Według Tomasza Włodarczyka z redakcji meczyki.pl Sonny Kittel opuścił zgrupowanie Rakowa Częstochowa, by udać się na testy medyczne przed podpisaniem umowy z nowym klubem. Kittel ma trafić do Australijskiego Sydney Wanderers, jednak za zasadzie półrocznego wypożyczenia, a nie transferu definitywnego. Gdy latem poprzedniego roku “Medaliki” sprowadziły 31-latka, wśród całej polskiej społeczności piłkarskiej pojawił się efekt “WOW”.
Przygoda Niemca w ekipie mistrzów Polski nie trwała zbyt długo, bo tylko pół roku. Przez ten czas Kittel dla klubu spod Jasnej Góry rozegrał zaledwie 22 mecze. Strzelił cztery bramki i zaliczył jedno ostatnie podanie. To, że Sonny nie czuje się zbyt dobrze, w Rakowie było widać po zdobycia gola w pojedynku ze Śląskiem Wrocław.
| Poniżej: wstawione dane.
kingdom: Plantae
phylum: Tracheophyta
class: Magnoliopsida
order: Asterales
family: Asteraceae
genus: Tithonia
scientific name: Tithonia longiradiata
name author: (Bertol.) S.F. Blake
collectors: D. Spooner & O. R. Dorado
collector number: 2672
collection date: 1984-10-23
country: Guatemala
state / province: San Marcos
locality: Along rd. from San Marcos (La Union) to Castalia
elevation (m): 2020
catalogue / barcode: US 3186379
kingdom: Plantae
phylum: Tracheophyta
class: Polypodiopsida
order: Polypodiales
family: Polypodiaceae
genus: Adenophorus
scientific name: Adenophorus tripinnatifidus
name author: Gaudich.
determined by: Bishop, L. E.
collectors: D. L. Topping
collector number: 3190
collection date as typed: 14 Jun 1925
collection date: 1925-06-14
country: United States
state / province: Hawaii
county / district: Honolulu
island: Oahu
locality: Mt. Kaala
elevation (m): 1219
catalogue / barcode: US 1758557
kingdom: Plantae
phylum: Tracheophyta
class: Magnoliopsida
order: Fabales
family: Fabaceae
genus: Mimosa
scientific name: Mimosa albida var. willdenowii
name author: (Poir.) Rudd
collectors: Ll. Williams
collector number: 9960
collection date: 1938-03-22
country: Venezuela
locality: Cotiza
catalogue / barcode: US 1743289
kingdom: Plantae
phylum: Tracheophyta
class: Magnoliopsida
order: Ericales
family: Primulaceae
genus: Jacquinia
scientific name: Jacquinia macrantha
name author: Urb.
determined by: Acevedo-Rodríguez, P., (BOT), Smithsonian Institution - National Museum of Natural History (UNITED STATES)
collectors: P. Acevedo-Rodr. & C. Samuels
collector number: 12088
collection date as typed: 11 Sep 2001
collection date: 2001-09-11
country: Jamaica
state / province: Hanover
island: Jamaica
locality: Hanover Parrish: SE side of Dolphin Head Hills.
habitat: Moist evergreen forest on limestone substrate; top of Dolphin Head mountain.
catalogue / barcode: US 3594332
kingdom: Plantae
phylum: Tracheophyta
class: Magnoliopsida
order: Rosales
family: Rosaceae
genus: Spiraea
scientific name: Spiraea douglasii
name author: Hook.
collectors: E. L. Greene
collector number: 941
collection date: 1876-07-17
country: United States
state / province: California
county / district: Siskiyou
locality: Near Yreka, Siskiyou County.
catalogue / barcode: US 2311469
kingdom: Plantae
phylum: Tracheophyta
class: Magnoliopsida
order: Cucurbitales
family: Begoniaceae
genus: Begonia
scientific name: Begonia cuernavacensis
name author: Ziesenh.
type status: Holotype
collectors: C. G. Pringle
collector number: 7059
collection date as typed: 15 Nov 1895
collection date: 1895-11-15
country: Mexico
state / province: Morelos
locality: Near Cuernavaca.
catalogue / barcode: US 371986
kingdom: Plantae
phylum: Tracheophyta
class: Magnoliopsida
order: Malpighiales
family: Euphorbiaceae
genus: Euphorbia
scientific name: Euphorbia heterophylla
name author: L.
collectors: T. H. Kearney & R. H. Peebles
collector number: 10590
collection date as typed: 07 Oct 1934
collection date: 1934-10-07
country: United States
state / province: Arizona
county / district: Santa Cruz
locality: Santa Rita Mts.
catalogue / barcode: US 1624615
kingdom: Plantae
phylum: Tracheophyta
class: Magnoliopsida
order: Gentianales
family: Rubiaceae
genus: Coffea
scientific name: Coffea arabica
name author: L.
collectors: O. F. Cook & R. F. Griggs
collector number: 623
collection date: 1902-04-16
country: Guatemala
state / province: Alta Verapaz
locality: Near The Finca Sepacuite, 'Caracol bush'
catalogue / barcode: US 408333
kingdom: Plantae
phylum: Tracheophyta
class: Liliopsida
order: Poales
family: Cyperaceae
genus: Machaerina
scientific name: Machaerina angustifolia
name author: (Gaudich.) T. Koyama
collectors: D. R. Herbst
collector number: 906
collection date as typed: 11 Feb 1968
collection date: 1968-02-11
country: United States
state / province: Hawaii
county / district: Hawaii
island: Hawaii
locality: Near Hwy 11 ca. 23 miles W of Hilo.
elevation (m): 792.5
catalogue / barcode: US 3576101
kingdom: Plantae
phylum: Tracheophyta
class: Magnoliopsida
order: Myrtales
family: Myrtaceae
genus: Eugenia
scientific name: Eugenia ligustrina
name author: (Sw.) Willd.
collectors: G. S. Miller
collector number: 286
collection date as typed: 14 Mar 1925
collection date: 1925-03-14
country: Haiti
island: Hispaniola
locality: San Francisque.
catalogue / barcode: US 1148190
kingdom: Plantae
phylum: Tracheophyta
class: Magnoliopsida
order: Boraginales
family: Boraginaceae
Zawodnik trafił do siatki, ale nie okazywał żadnej radości, co nie umknęło większości obserwatorów tego spotkania. Dziennikarz twierdzi też, że urodzony w Gießen piłkarz po zakończeniu tego sezonu będzie chciał zakończyć swoją przygodę z klubem z Częstochowy. Potencjalny pracodawca byłej gwiazdy 2 Bundesligi zajmuje czwarte miejsce w tabeli A-League.